Vinroy Reid, a Jamaican businessman and politician, told The Sunday Gleaner that his checks in Asheville did not reveal any deaths among the Jamaicans.

He said that in Charlotte, also in North Carolina, there was little to no damage and a jerk festival was well under way on Saturday, although it got off to a late start.

Flooded basements, downed trees and loss of power remained the main complaints in those areas.

Impact on the Jamaican community

Over in Georgia, former journalist and community activist Connie Witter told The Sunday Gleaner that there had been no reported major impact on the Jamaican community up to Saturday afternoon.
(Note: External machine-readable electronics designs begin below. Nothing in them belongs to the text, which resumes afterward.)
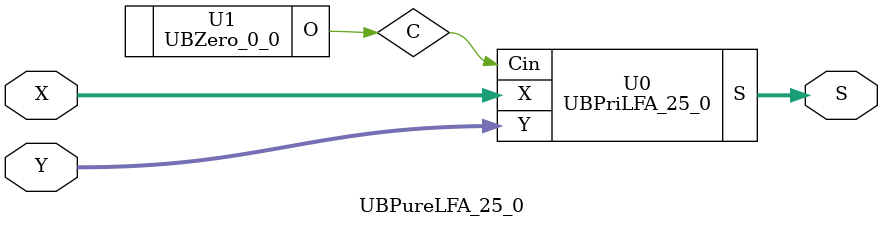
<source format=v>
/*----------------------------------------------------------------------------
  Copyright (c) 2021 Homma laboratory. All rights reserved.

  Top module: UBLFA_25_0_25_0

  Operand-1 length: 26
  Operand-2 length: 26
  Two-operand addition algorithm: Ladner-Fischer adder
----------------------------------------------------------------------------*/

module GPGenerator(Go, Po, A, B);
  output Go;
  output Po;
  input A;
  input B;
  assign Go = A & B;
  assign Po = A ^ B;
endmodule

module CarryOperator(Go, Po, Gi1, Pi1, Gi2, Pi2);
  output Go;
  output Po;
  input Gi1;
  input Gi2;
  input Pi1;
  input Pi2;
  assign Go = Gi1 | ( Gi2 & Pi1 );
  assign Po = Pi1 & Pi2;
endmodule

module UBPriLFA_25_0(S, X, Y, Cin);
  output [26:0] S;
  input Cin;
  input [25:0] X;
  input [25:0] Y;
  wire [25:0] G0;
  wire [25:0] G1;
  wire [25:0] G2;
  wire [25:0] G3;
  wire [25:0] G4;
  wire [25:0] G5;
  wire [25:0] P0;
  wire [25:0] P1;
  wire [25:0] P2;
  wire [25:0] P3;
  wire [25:0] P4;
  wire [25:0] P5;
  assign P1[0] = P0[0];
  assign G1[0] = G0[0];
  assign P1[2] = P0[2];
  assign G1[2] = G0[2];
  assign P1[4] = P0[4];
  assign G1[4] = G0[4];
  assign P1[6] = P0[6];
  assign G1[6] = G0[6];
  assign P1[8] = P0[8];
  assign G1[8] = G0[8];
  assign P1[10] = P0[10];
  assign G1[10] = G0[10];
  assign P1[12] = P0[12];
  assign G1[12] = G0[12];
  assign P1[14] = P0[14];
  assign G1[14] = G0[14];
  assign P1[16] = P0[16];
  assign G1[16] = G0[16];
  assign P1[18] = P0[18];
  assign G1[18] = G0[18];
  assign P1[20] = P0[20];
  assign G1[20] = G0[20];
  assign P1[22] = P0[22];
  assign G1[22] = G0[22];
  assign P1[24] = P0[24];
  assign G1[24] = G0[24];
  assign P2[0] = P1[0];
  assign G2[0] = G1[0];
  assign P2[1] = P1[1];
  assign G2[1] = G1[1];
  assign P2[4] = P1[4];
  assign G2[4] = G1[4];
  assign P2[5] = P1[5];
  assign G2[5] = G1[5];
  assign P2[8] = P1[8];
  assign G2[8] = G1[8];
  assign P2[9] = P1[9];
  assign G2[9] = G1[9];
  assign P2[12] = P1[12];
  assign G2[12] = G1[12];
  assign P2[13] = P1[13];
  assign G2[13] = G1[13];
  assign P2[16] = P1[16];
  assign G2[16] = G1[16];
  assign P2[17] = P1[17];
  assign G2[17] = G1[17];
  assign P2[20] = P1[20];
  assign G2[20] = G1[20];
  assign P2[21] = P1[21];
  assign G2[21] = G1[21];
  assign P2[24] = P1[24];
  assign G2[24] = G1[24];
  assign P2[25] = P1[25];
  assign G2[25] = G1[25];
  assign P3[0] = P2[0];
  assign G3[0] = G2[0];
  assign P3[1] = P2[1];
  assign G3[1] = G2[1];
  assign P3[2] = P2[2];
  assign G3[2] = G2[2];
  assign P3[3] = P2[3];
  assign G3[3] = G2[3];
  assign P3[8] = P2[8];
  assign G3[8] = G2[8];
  assign P3[9] = P2[9];
  assign G3[9] = G2[9];
  assign P3[10] = P2[10];
  assign G3[10] = G2[10];
  assign P3[11] = P2[11];
  assign G3[11] = G2[11];
  assign P3[16] = P2[16];
  assign G3[16] = G2[16];
  assign P3[17] = P2[17];
  assign G3[17] = G2[17];
  assign P3[18] = P2[18];
  assign G3[18] = G2[18];
  assign P3[19] = P2[19];
  assign G3[19] = G2[19];
  assign P3[24] = P2[24];
  assign G3[24] = G2[24];
  assign P3[25] = P2[25];
  assign G3[25] = G2[25];
  assign P4[0] = P3[0];
  assign G4[0] = G3[0];
  assign P4[1] = P3[1];
  assign G4[1] = G3[1];
  assign P4[2] = P3[2];
  assign G4[2] = G3[2];
  assign P4[3] = P3[3];
  assign G4[3] = G3[3];
  assign P4[4] = P3[4];
  assign G4[4] = G3[4];
  assign P4[5] = P3[5];
  assign G4[5] = G3[5];
  assign P4[6] = P3[6];
  assign G4[6] = G3[6];
  assign P4[7] = P3[7];
  assign G4[7] = G3[7];
  assign P4[16] = P3[16];
  assign G4[16] = G3[16];
  assign P4[17] = P3[17];
  assign G4[17] = G3[17];
  assign P4[18] = P3[18];
  assign G4[18] = G3[18];
  assign P4[19] = P3[19];
  assign G4[19] = G3[19];
  assign P4[20] = P3[20];
  assign G4[20] = G3[20];
  assign P4[21] = P3[21];
  assign G4[21] = G3[21];
  assign P4[22] = P3[22];
  assign G4[22] = G3[22];
  assign P4[23] = P3[23];
  assign G4[23] = G3[23];
  assign P5[0] = P4[0];
  assign G5[0] = G4[0];
  assign P5[1] = P4[1];
  assign G5[1] = G4[1];
  assign P5[2] = P4[2];
  assign G5[2] = G4[2];
  assign P5[3] = P4[3];
  assign G5[3] = G4[3];
  assign P5[4] = P4[4];
  assign G5[4] = G4[4];
  assign P5[5] = P4[5];
  assign G5[5] = G4[5];
  assign P5[6] = P4[6];
  assign G5[6] = G4[6];
  assign P5[7] = P4[7];
  assign G5[7] = G4[7];
  assign P5[8] = P4[8];
  assign G5[8] = G4[8];
  assign P5[9] = P4[9];
  assign G5[9] = G4[9];
  assign P5[10] = P4[10];
  assign G5[10] = G4[10];
  assign P5[11] = P4[11];
  assign G5[11] = G4[11];
  assign P5[12] = P4[12];
  assign G5[12] = G4[12];
  assign P5[13] = P4[13];
  assign G5[13] = G4[13];
  assign P5[14] = P4[14];
  assign G5[14] = G4[14];
  assign P5[15] = P4[15];
  assign G5[15] = G4[15];
  assign S[0] = Cin ^ P0[0];
  assign S[1] = ( G5[0] | ( P5[0] & Cin ) ) ^ P0[1];
  assign S[2] = ( G5[1] | ( P5[1] & Cin ) ) ^ P0[2];
  assign S[3] = ( G5[2] | ( P5[2] & Cin ) ) ^ P0[3];
  assign S[4] = ( G5[3] | ( P5[3] & Cin ) ) ^ P0[4];
  assign S[5] = ( G5[4] | ( P5[4] & Cin ) ) ^ P0[5];
  assign S[6] = ( G5[5] | ( P5[5] & Cin ) ) ^ P0[6];
  assign S[7] = ( G5[6] | ( P5[6] & Cin ) ) ^ P0[7];
  assign S[8] = ( G5[7] | ( P5[7] & Cin ) ) ^ P0[8];
  assign S[9] = ( G5[8] | ( P5[8] & Cin ) ) ^ P0[9];
  assign S[10] = ( G5[9] | ( P5[9] & Cin ) ) ^ P0[10];
  assign S[11] = ( G5[10] | ( P5[10] & Cin ) ) ^ P0[11];
  assign S[12] = ( G5[11] | ( P5[11] & Cin ) ) ^ P0[12];
  assign S[13] = ( G5[12] | ( P5[12] & Cin ) ) ^ P0[13];
  assign S[14] = ( G5[13] | ( P5[13] & Cin ) ) ^ P0[14];
  assign S[15] = ( G5[14] | ( P5[14] & Cin ) ) ^ P0[15];
  assign S[16] = ( G5[15] | ( P5[15] & Cin ) ) ^ P0[16];
  assign S[17] = ( G5[16] | ( P5[16] & Cin ) ) ^ P0[17];
  assign S[18] = ( G5[17] | ( P5[17] & Cin ) ) ^ P0[18];
  assign S[19] = ( G5[18] | ( P5[18] & Cin ) ) ^ P0[19];
  assign S[20] = ( G5[19] | ( P5[19] & Cin ) ) ^ P0[20];
  assign S[21] = ( G5[20] | ( P5[20] & Cin ) ) ^ P0[21];
  assign S[22] = ( G5[21] | ( P5[21] & Cin ) ) ^ P0[22];
  assign S[23] = ( G5[22] | ( P5[22] & Cin ) ) ^ P0[23];
  assign S[24] = ( G5[23] | ( P5[23] & Cin ) ) ^ P0[24];
  assign S[25] = ( G5[24] | ( P5[24] & Cin ) ) ^ P0[25];
  assign S[26] = G5[25] | ( P5[25] & Cin );
  GPGenerator U0 (G0[0], P0[0], X[0], Y[0]);
  GPGenerator U1 (G0[1], P0[1], X[1], Y[1]);
  GPGenerator U2 (G0[2], P0[2], X[2], Y[2]);
  GPGenerator U3 (G0[3], P0[3], X[3], Y[3]);
  GPGenerator U4 (G0[4], P0[4], X[4], Y[4]);
  GPGenerator U5 (G0[5], P0[5], X[5], Y[5]);
  GPGenerator U6 (G0[6], P0[6], X[6], Y[6]);
  GPGenerator U7 (G0[7], P0[7], X[7], Y[7]);
  GPGenerator U8 (G0[8], P0[8], X[8], Y[8]);
  GPGenerator U9 (G0[9], P0[9], X[9], Y[9]);
  GPGenerator U10 (G0[10], P0[10], X[10], Y[10]);
  GPGenerator U11 (G0[11], P0[11], X[11], Y[11]);
  GPGenerator U12 (G0[12], P0[12], X[12], Y[12]);
  GPGenerator U13 (G0[13], P0[13], X[13], Y[13]);
  GPGenerator U14 (G0[14], P0[14], X[14], Y[14]);
  GPGenerator U15 (G0[15], P0[15], X[15], Y[15]);
  GPGenerator U16 (G0[16], P0[16], X[16], Y[16]);
  GPGenerator U17 (G0[17], P0[17], X[17], Y[17]);
  GPGenerator U18 (G0[18], P0[18], X[18], Y[18]);
  GPGenerator U19 (G0[19], P0[19], X[19], Y[19]);
  GPGenerator U20 (G0[20], P0[20], X[20], Y[20]);
  GPGenerator U21 (G0[21], P0[21], X[21], Y[21]);
  GPGenerator U22 (G0[22], P0[22], X[22], Y[22]);
  GPGenerator U23 (G0[23], P0[23], X[23], Y[23]);
  GPGenerator U24 (G0[24], P0[24], X[24], Y[24]);
  GPGenerator U25 (G0[25], P0[25], X[25], Y[25]);
  CarryOperator U26 (G1[1], P1[1], G0[1], P0[1], G0[0], P0[0]);
  CarryOperator U27 (G1[3], P1[3], G0[3], P0[3], G0[2], P0[2]);
  CarryOperator U28 (G1[5], P1[5], G0[5], P0[5], G0[4], P0[4]);
  CarryOperator U29 (G1[7], P1[7], G0[7], P0[7], G0[6], P0[6]);
  CarryOperator U30 (G1[9], P1[9], G0[9], P0[9], G0[8], P0[8]);
  CarryOperator U31 (G1[11], P1[11], G0[11], P0[11], G0[10], P0[10]);
  CarryOperator U32 (G1[13], P1[13], G0[13], P0[13], G0[12], P0[12]);
  CarryOperator U33 (G1[15], P1[15], G0[15], P0[15], G0[14], P0[14]);
  CarryOperator U34 (G1[17], P1[17], G0[17], P0[17], G0[16], P0[16]);
  CarryOperator U35 (G1[19], P1[19], G0[19], P0[19], G0[18], P0[18]);
  CarryOperator U36 (G1[21], P1[21], G0[21], P0[21], G0[20], P0[20]);
  CarryOperator U37 (G1[23], P1[23], G0[23], P0[23], G0[22], P0[22]);
  CarryOperator U38 (G1[25], P1[25], G0[25], P0[25], G0[24], P0[24]);
  CarryOperator U39 (G2[2], P2[2], G1[2], P1[2], G1[1], P1[1]);
  CarryOperator U40 (G2[3], P2[3], G1[3], P1[3], G1[1], P1[1]);
  CarryOperator U41 (G2[6], P2[6], G1[6], P1[6], G1[5], P1[5]);
  CarryOperator U42 (G2[7], P2[7], G1[7], P1[7], G1[5], P1[5]);
  CarryOperator U43 (G2[10], P2[10], G1[10], P1[10], G1[9], P1[9]);
  CarryOperator U44 (G2[11], P2[11], G1[11], P1[11], G1[9], P1[9]);
  CarryOperator U45 (G2[14], P2[14], G1[14], P1[14], G1[13], P1[13]);
  CarryOperator U46 (G2[15], P2[15], G1[15], P1[15], G1[13], P1[13]);
  CarryOperator U47 (G2[18], P2[18], G1[18], P1[18], G1[17], P1[17]);
  CarryOperator U48 (G2[19], P2[19], G1[19], P1[19], G1[17], P1[17]);
  CarryOperator U49 (G2[22], P2[22], G1[22], P1[22], G1[21], P1[21]);
  CarryOperator U50 (G2[23], P2[23], G1[23], P1[23], G1[21], P1[21]);
  CarryOperator U51 (G3[4], P3[4], G2[4], P2[4], G2[3], P2[3]);
  CarryOperator U52 (G3[5], P3[5], G2[5], P2[5], G2[3], P2[3]);
  CarryOperator U53 (G3[6], P3[6], G2[6], P2[6], G2[3], P2[3]);
  CarryOperator U54 (G3[7], P3[7], G2[7], P2[7], G2[3], P2[3]);
  CarryOperator U55 (G3[12], P3[12], G2[12], P2[12], G2[11], P2[11]);
  CarryOperator U56 (G3[13], P3[13], G2[13], P2[13], G2[11], P2[11]);
  CarryOperator U57 (G3[14], P3[14], G2[14], P2[14], G2[11], P2[11]);
  CarryOperator U58 (G3[15], P3[15], G2[15], P2[15], G2[11], P2[11]);
  CarryOperator U59 (G3[20], P3[20], G2[20], P2[20], G2[19], P2[19]);
  CarryOperator U60 (G3[21], P3[21], G2[21], P2[21], G2[19], P2[19]);
  CarryOperator U61 (G3[22], P3[22], G2[22], P2[22], G2[19], P2[19]);
  CarryOperator U62 (G3[23], P3[23], G2[23], P2[23], G2[19], P2[19]);
  CarryOperator U63 (G4[8], P4[8], G3[8], P3[8], G3[7], P3[7]);
  CarryOperator U64 (G4[9], P4[9], G3[9], P3[9], G3[7], P3[7]);
  CarryOperator U65 (G4[10], P4[10], G3[10], P3[10], G3[7], P3[7]);
  CarryOperator U66 (G4[11], P4[11], G3[11], P3[11], G3[7], P3[7]);
  CarryOperator U67 (G4[12], P4[12], G3[12], P3[12], G3[7], P3[7]);
  CarryOperator U68 (G4[13], P4[13], G3[13], P3[13], G3[7], P3[7]);
  CarryOperator U69 (G4[14], P4[14], G3[14], P3[14], G3[7], P3[7]);
  CarryOperator U70 (G4[15], P4[15], G3[15], P3[15], G3[7], P3[7]);
  CarryOperator U71 (G4[24], P4[24], G3[24], P3[24], G3[23], P3[23]);
  CarryOperator U72 (G4[25], P4[25], G3[25], P3[25], G3[23], P3[23]);
  CarryOperator U73 (G5[16], P5[16], G4[16], P4[16], G4[15], P4[15]);
  CarryOperator U74 (G5[17], P5[17], G4[17], P4[17], G4[15], P4[15]);
  CarryOperator U75 (G5[18], P5[18], G4[18], P4[18], G4[15], P4[15]);
  CarryOperator U76 (G5[19], P5[19], G4[19], P4[19], G4[15], P4[15]);
  CarryOperator U77 (G5[20], P5[20], G4[20], P4[20], G4[15], P4[15]);
  CarryOperator U78 (G5[21], P5[21], G4[21], P4[21], G4[15], P4[15]);
  CarryOperator U79 (G5[22], P5[22], G4[22], P4[22], G4[15], P4[15]);
  CarryOperator U80 (G5[23], P5[23], G4[23], P4[23], G4[15], P4[15]);
  CarryOperator U81 (G5[24], P5[24], G4[24], P4[24], G4[15], P4[15]);
  CarryOperator U82 (G5[25], P5[25], G4[25], P4[25], G4[15], P4[15]);
endmodule

module UBZero_0_0(O);
  output [0:0] O;
  assign O[0] = 0;
endmodule

module UBLFA_25_0_25_0 (S, X, Y);
  output [26:0] S;
  input [25:0] X;
  input [25:0] Y;
  UBPureLFA_25_0 U0 (S[26:0], X[25:0], Y[25:0]);
endmodule

module UBPureLFA_25_0 (S, X, Y);
  output [26:0] S;
  input [25:0] X;
  input [25:0] Y;
  wire C;
  UBPriLFA_25_0 U0 (S, X, Y, C);
  UBZero_0_0 U1 (C);
endmodule


</source>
“We had rains, flooding, high winds and downed trees but everything is back to normal today,” she said.

Michelle Fanger, a Jamaican attorney in Jacksonville, Florida, reported a similar experience.

“Like elsewhere, we got high winds, downed trees, flooding and loss of power, but I have not heard of any major damage to Jamaican property and there has been no reports of a loss of life,” she said.

“Some people were just completely stuck, wherever they are, because of a lack of cellphone service not having electricity.”

The storm, now a post-tropical cyclone, was expected to hover over the Tennessee Valley on Saturday and Sunday, the National Hurricane Center said.

President Joe Biden said Saturday that Helene’s devastation has been “overwhelming” and pledged to send help.

Moody’s Analytics said it expects US$15 billion to US$26 billion in property damage. AccuWeather’s preliminary estimate of the total damage and economic loss from Helene in the US is between US$95 billion and US$110 billion.

Helene was the eighth named storm of the Atlantic hurricane season, which began June 1. The National Oceanic and Atmospheric Administration has predicted an above-average season this year because of record-warm ocean temperatures.